Transitioning to a remote working world hasn’t been easy, particularly when it comes to information security. That’s the subject of a new report from Microsoft, which highlights some of the cybersecurity challenges employees and companies have been facing.
It’s based on research carried out by Microsoft Ireland and Amárach among 500 employees and 200 decision makers in September 2020.
More than a quarter (26pc) of remote workers said they had experienced a cyberattack personally. A similar number expressed concerns about the security of confidential data that they share with colleagues, and one-fifth said their data is more vulnerable while working from home. Almost one-third, however, still use personal emails to share confidential work materials.
One-third of employees said they use the same password to log into both work and personal devices, and 43pc have unregulated access to work documents from their homes.
On the employer side, 36pc said they had pivoted to a remote setting quickly earlier this year and are only retrofitting security, privacy and workplace procedures now. Almost half (45pc) have asked their staff to use personal devices for work since the pandemic started, and 42pc have yet to secure those devices.
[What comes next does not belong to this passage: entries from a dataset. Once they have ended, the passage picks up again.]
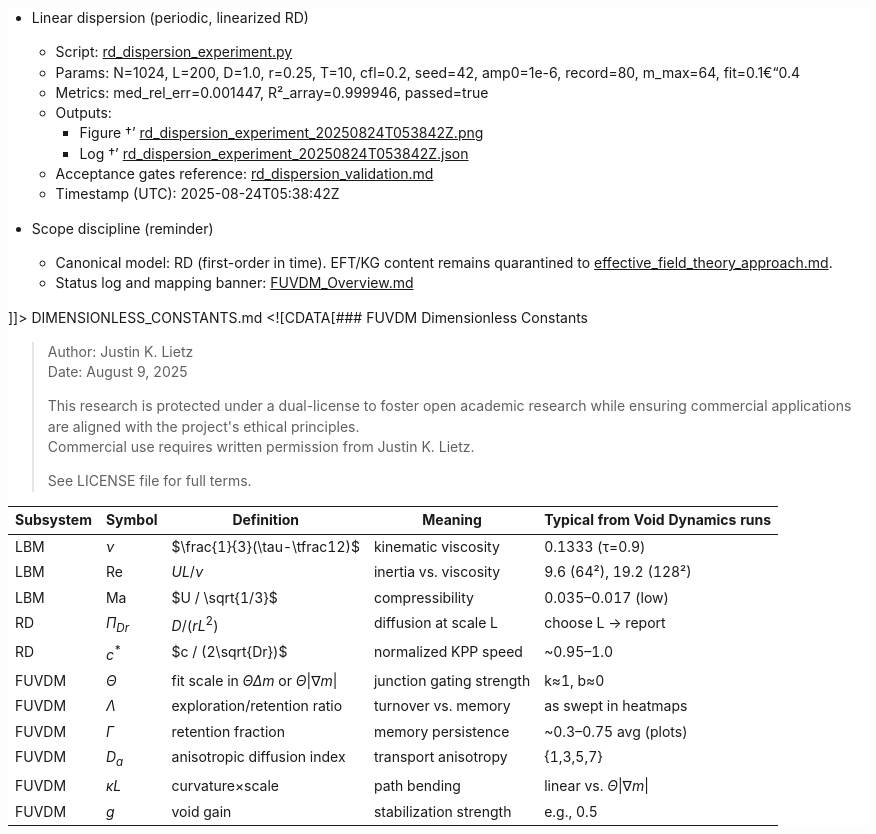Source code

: - Linear dispersion (periodic, linearized RD)
  - Script: [rd_dispersion_experiment.py](Prometheus_FUVDM/derivation/code/physics/reaction_diffusion/rd_dispersion_experiment.py:234)
  - Params: N=1024, L=200, D=1.0, r=0.25, T=10, cfl=0.2, seed=42, amp0=1e-6, record=80, m_max=64, fit=0.1€“0.4
  - Metrics: med_rel_err=0.001447, R²_array=0.999946, passed=true
  - Outputs:
    - Figure †’ [rd_dispersion_experiment_20250824T053842Z.png](Prometheus_FUVDM/derivation/code/outputs/figures/reaction_diffusion/rd_dispersion_experiment_20250824T053842Z.png)
    - Log †’ [rd_dispersion_experiment_20250824T053842Z.json](Prometheus_FUVDM/derivation/code/outputs/logs/reaction_diffusion/rd_dispersion_experiment_20250824T053842Z.json)
  - Acceptance gates reference: [rd_dispersion_validation.md](Prometheus_FUVDM/derivation/rd_dispersion_validation.md:1)
  - Timestamp (UTC): 2025-08-24T05:38:42Z

- Scope discipline (reminder)
  - Canonical model: RD (first-order in time). EFT/KG content remains quarantined to [effective_field_theory_approach.md](Prometheus_FUVDM/derivation/effective_field_theory_approach.md:1).
  - Status log and mapping banner: [FUVDM_Overview.md](Prometheus_FUVDM/derivation/FUVDM_Overview.md)

]]></content>
    </file>
    <file>
      <path>DIMENSIONLESS_CONSTANTS.md</path>
      <content><![CDATA[### FUVDM Dimensionless Constants

>
> Author: Justin K. Lietz  
> Date: August 9, 2025
>
> This research is protected under a dual-license to foster open academic
> research while ensuring commercial applications are aligned with the project's ethical principles.<br>
> Commercial use requires written permission from Justin K. Lietz.
> 
> See LICENSE file for full terms.


| Subsystem | Symbol     | Definition                                             | Meaning                  | Typical from Void Dynamics runs          |
| --------- | ---------- | ------------------------------------------------------ | ------------------------ | ------------------------------- |
| LBM       | $\nu$      | $\frac{1}{3}(\tau-\tfrac12)$                           | kinematic viscosity      | 0.1333 (τ=0.9)                  |
| LBM       | Re         | $U L / \nu$                                            | inertia vs. viscosity    | 9.6 (64²), 19.2 (128²)          |
| LBM       | Ma         | $U / \sqrt{1/3}$                                       | compressibility          | 0.035–0.017 (low)               |
| RD        | $\Pi_{Dr}$ | $D/(rL^2)$                                             | diffusion at scale L     | choose L → report               |
| RD        | $c^*$      | $c / (2\sqrt{Dr})$                                     | normalized KPP speed     | \~0.95–1.0                      |
| FUVDM     | $\Theta$   | fit scale in $\Theta \Delta m$ or $\Theta\|\nabla m\|$ | junction gating strength | k≈1, b≈0                        |
| FUVDM     | $\Lambda$  | exploration/retention ratio                            | turnover vs. memory      | as swept in heatmaps            |
| FUVDM     | $\Gamma$   | retention fraction                                     | memory persistence       | \~0.3–0.75 avg (plots)     |
| FUVDM     | $D_a$      | anisotropic diffusion index                            | transport anisotropy     | {1,3,5,7}                       |
| FUVDM     | $\kappa L$ | curvature×scale                                        | path bending             | linear vs. $\Theta\|\nabla m\|$ |
| FUVDM     | $g$        | void gain                                              | stabilization strength   | e.g., 0.5                       |
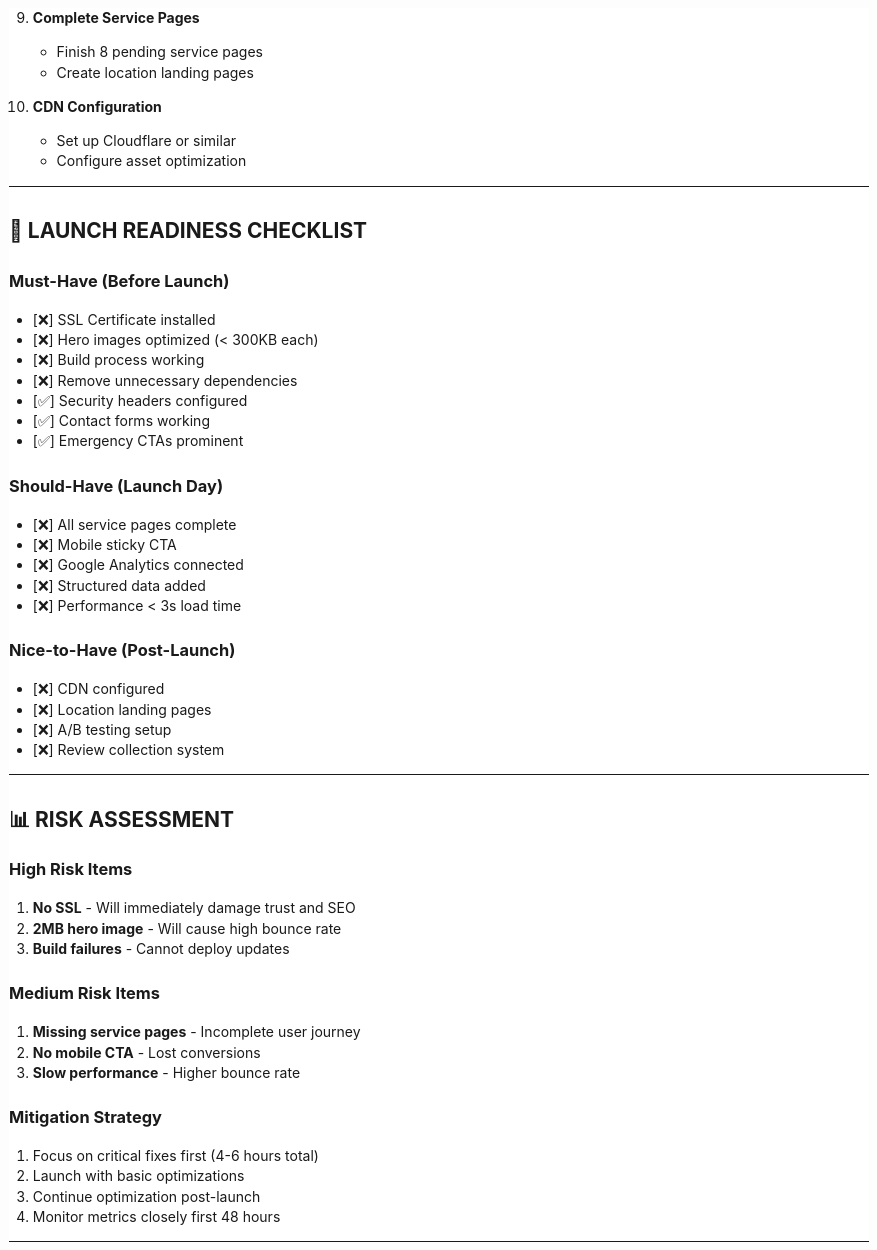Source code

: 9. **Complete Service Pages**
   - Finish 8 pending service pages
   - Create location landing pages

10. **CDN Configuration**
    - Set up Cloudflare or similar
    - Configure asset optimization

---

## 🏁 LAUNCH READINESS CHECKLIST

### Must-Have (Before Launch)
- [❌] SSL Certificate installed
- [❌] Hero images optimized (< 300KB each)
- [❌] Build process working
- [❌] Remove unnecessary dependencies
- [✅] Security headers configured
- [✅] Contact forms working
- [✅] Emergency CTAs prominent

### Should-Have (Launch Day)
- [❌] All service pages complete
- [❌] Mobile sticky CTA
- [❌] Google Analytics connected
- [❌] Structured data added
- [❌] Performance < 3s load time

### Nice-to-Have (Post-Launch)
- [❌] CDN configured
- [❌] Location landing pages
- [❌] A/B testing setup
- [❌] Review collection system

---

## 📊 RISK ASSESSMENT

### High Risk Items
1. **No SSL** - Will immediately damage trust and SEO
2. **2MB hero image** - Will cause high bounce rate
3. **Build failures** - Cannot deploy updates

### Medium Risk Items
1. **Missing service pages** - Incomplete user journey
2. **No mobile CTA** - Lost conversions
3. **Slow performance** - Higher bounce rate

### Mitigation Strategy
1. Focus on critical fixes first (4-6 hours total)
2. Launch with basic optimizations
3. Continue optimization post-launch
4. Monitor metrics closely first 48 hours

---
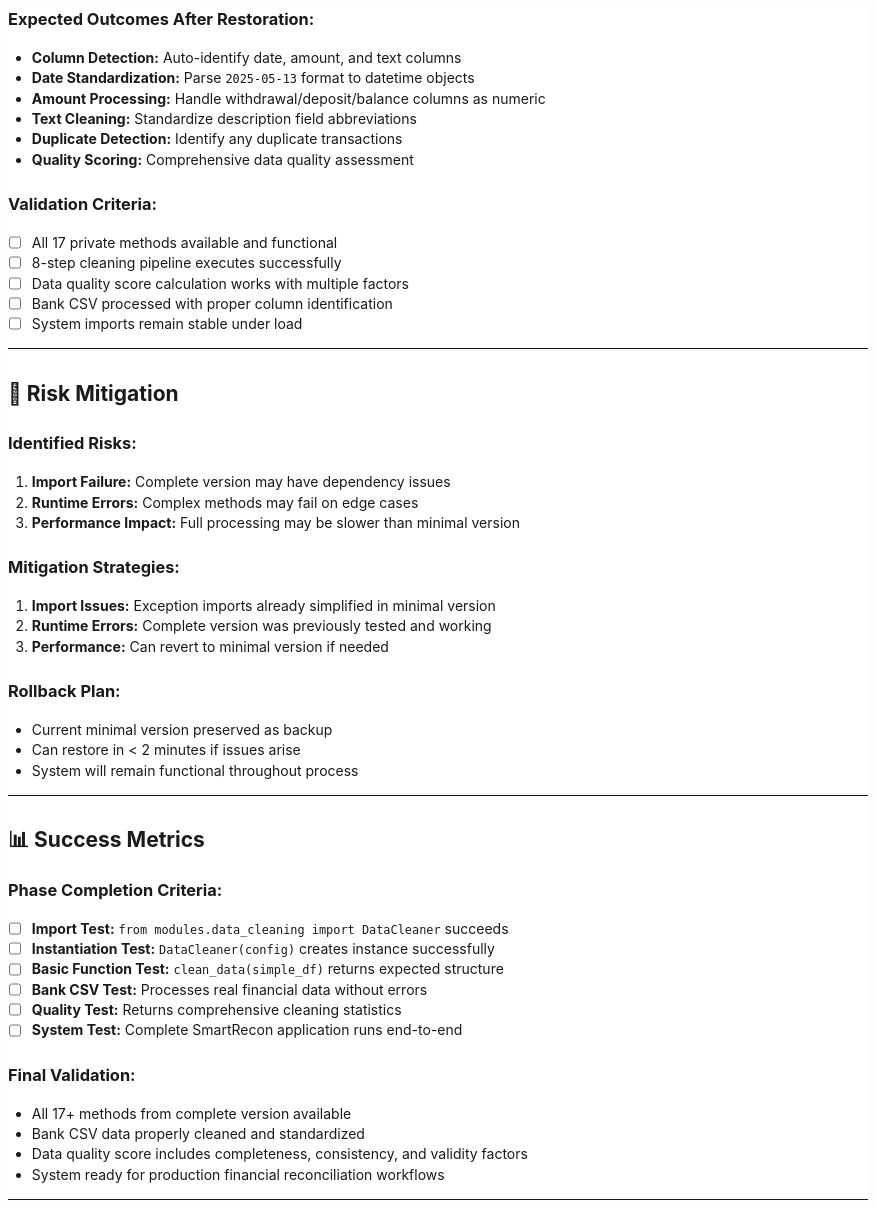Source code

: ### **Expected Outcomes After Restoration:**
- **Column Detection:** Auto-identify date, amount, and text columns
- **Date Standardization:** Parse `2025-05-13` format to datetime objects
- **Amount Processing:** Handle withdrawal/deposit/balance columns as numeric
- **Text Cleaning:** Standardize description field abbreviations
- **Duplicate Detection:** Identify any duplicate transactions
- **Quality Scoring:** Comprehensive data quality assessment

### **Validation Criteria:**
- [ ] All 17 private methods available and functional
- [ ] 8-step cleaning pipeline executes successfully
- [ ] Data quality score calculation works with multiple factors
- [ ] Bank CSV processed with proper column identification
- [ ] System imports remain stable under load

---

## 🚨 **Risk Mitigation**

### **Identified Risks:**
1. **Import Failure:** Complete version may have dependency issues
2. **Runtime Errors:** Complex methods may fail on edge cases
3. **Performance Impact:** Full processing may be slower than minimal version

### **Mitigation Strategies:**
1. **Import Issues:** Exception imports already simplified in minimal version
2. **Runtime Errors:** Complete version was previously tested and working
3. **Performance:** Can revert to minimal version if needed

### **Rollback Plan:**
- Current minimal version preserved as backup
- Can restore in < 2 minutes if issues arise
- System will remain functional throughout process

---

## 📊 **Success Metrics**

### **Phase Completion Criteria:**
- [ ] **Import Test:** `from modules.data_cleaning import DataCleaner` succeeds
- [ ] **Instantiation Test:** `DataCleaner(config)` creates instance successfully
- [ ] **Basic Function Test:** `clean_data(simple_df)` returns expected structure
- [ ] **Bank CSV Test:** Processes real financial data without errors
- [ ] **Quality Test:** Returns comprehensive cleaning statistics
- [ ] **System Test:** Complete SmartRecon application runs end-to-end

### **Final Validation:**
- All 17+ methods from complete version available
- Bank CSV data properly cleaned and standardized
- Data quality score includes completeness, consistency, and validity factors
- System ready for production financial reconciliation workflows

---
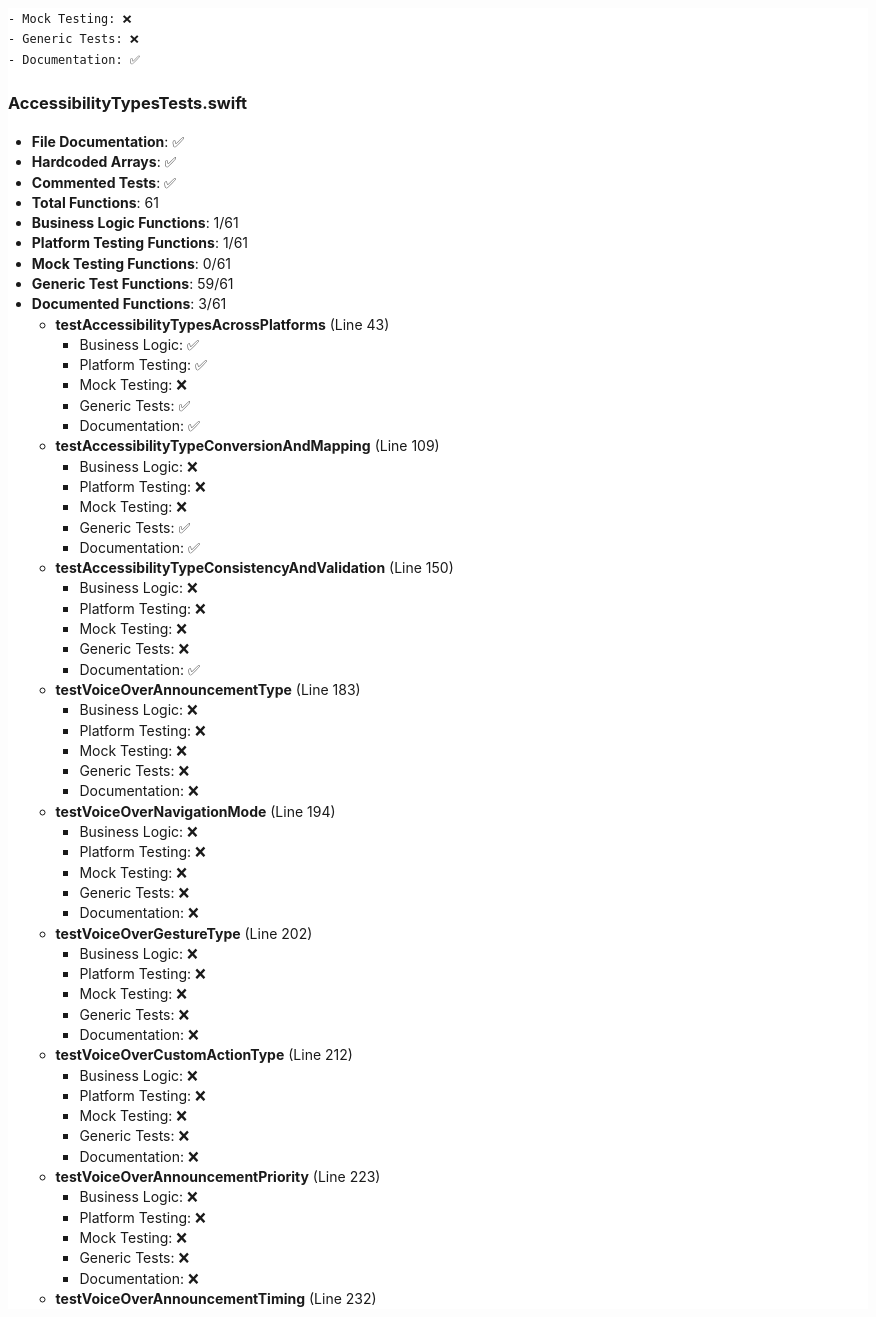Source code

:     - Mock Testing: ❌
    - Generic Tests: ❌
    - Documentation: ✅

### AccessibilityTypesTests.swift
- **File Documentation**: ✅
- **Hardcoded Arrays**: ✅
- **Commented Tests**: ✅
- **Total Functions**: 61
- **Business Logic Functions**: 1/61
- **Platform Testing Functions**: 1/61
- **Mock Testing Functions**: 0/61
- **Generic Test Functions**: 59/61
- **Documented Functions**: 3/61
  - **testAccessibilityTypesAcrossPlatforms** (Line 43)
    - Business Logic: ✅
    - Platform Testing: ✅
    - Mock Testing: ❌
    - Generic Tests: ✅
    - Documentation: ✅
  - **testAccessibilityTypeConversionAndMapping** (Line 109)
    - Business Logic: ❌
    - Platform Testing: ❌
    - Mock Testing: ❌
    - Generic Tests: ✅
    - Documentation: ✅
  - **testAccessibilityTypeConsistencyAndValidation** (Line 150)
    - Business Logic: ❌
    - Platform Testing: ❌
    - Mock Testing: ❌
    - Generic Tests: ❌
    - Documentation: ✅
  - **testVoiceOverAnnouncementType** (Line 183)
    - Business Logic: ❌
    - Platform Testing: ❌
    - Mock Testing: ❌
    - Generic Tests: ❌
    - Documentation: ❌
  - **testVoiceOverNavigationMode** (Line 194)
    - Business Logic: ❌
    - Platform Testing: ❌
    - Mock Testing: ❌
    - Generic Tests: ❌
    - Documentation: ❌
  - **testVoiceOverGestureType** (Line 202)
    - Business Logic: ❌
    - Platform Testing: ❌
    - Mock Testing: ❌
    - Generic Tests: ❌
    - Documentation: ❌
  - **testVoiceOverCustomActionType** (Line 212)
    - Business Logic: ❌
    - Platform Testing: ❌
    - Mock Testing: ❌
    - Generic Tests: ❌
    - Documentation: ❌
  - **testVoiceOverAnnouncementPriority** (Line 223)
    - Business Logic: ❌
    - Platform Testing: ❌
    - Mock Testing: ❌
    - Generic Tests: ❌
    - Documentation: ❌
  - **testVoiceOverAnnouncementTiming** (Line 232)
Additionally, 41pc of the companies surveyed said they are having difficulties remaining GDPR-compliant because of Covid-related work changes.
Remote cybersecurity responsibilities
“Cyberhackers are opportunistic, skilled and relentless,” said Des Ryan, Microsoft Ireland’s solutions director. “They have become adept at evolving their techniques to increase success rates, whether by experimenting with different phishing lures, adjusting the types of attacks they execute or finding new ways to hide their work.”
Microsoft said that it blocked more than 13bn malicious and suspicious emails globally in 2019. The most common reason for incident responses between October 2019 and July 2020 was ransomware. Popular ploys used by attackers included reconnaissance, credential harvesting, malware and VPN exploits.
“While our physical work locations may have changed, our responsibilities in protecting organisational data and complying to data regulations have not,” Ryan added.
“Now is the time to address this with an increased investment in cybersecurity, secure devices, tighter policies, increased support and education for employees so they can play an important role in not only protecting themselves, but also their organisations.”
Paving the way for a more secure hybrid future
Microsoft also touched on future workplace trends in its report. Of the people surveyed, 58pc said that a hybrid workforce is on the cards. This is in line with another recent Microsoft Ireland report, in which almost half of respondents said they see their employees working remotely in future.
In the new cybersecurity report, 57pc said they feel more confident about using cloud-based services such as productivity tools while working from home. But 41pc of employers said that Ireland is lacking in terms of digital services and technologies for new ways of working.
To mitigate the cybersecurity risks associated with continued remote working, 38pc have already begun to increase training for employees and a further 52pc said they will prioritise this next year.
Given the poor password hygiene among many workers, 44pc of them said they would be open to password alternatives such as biometric verification.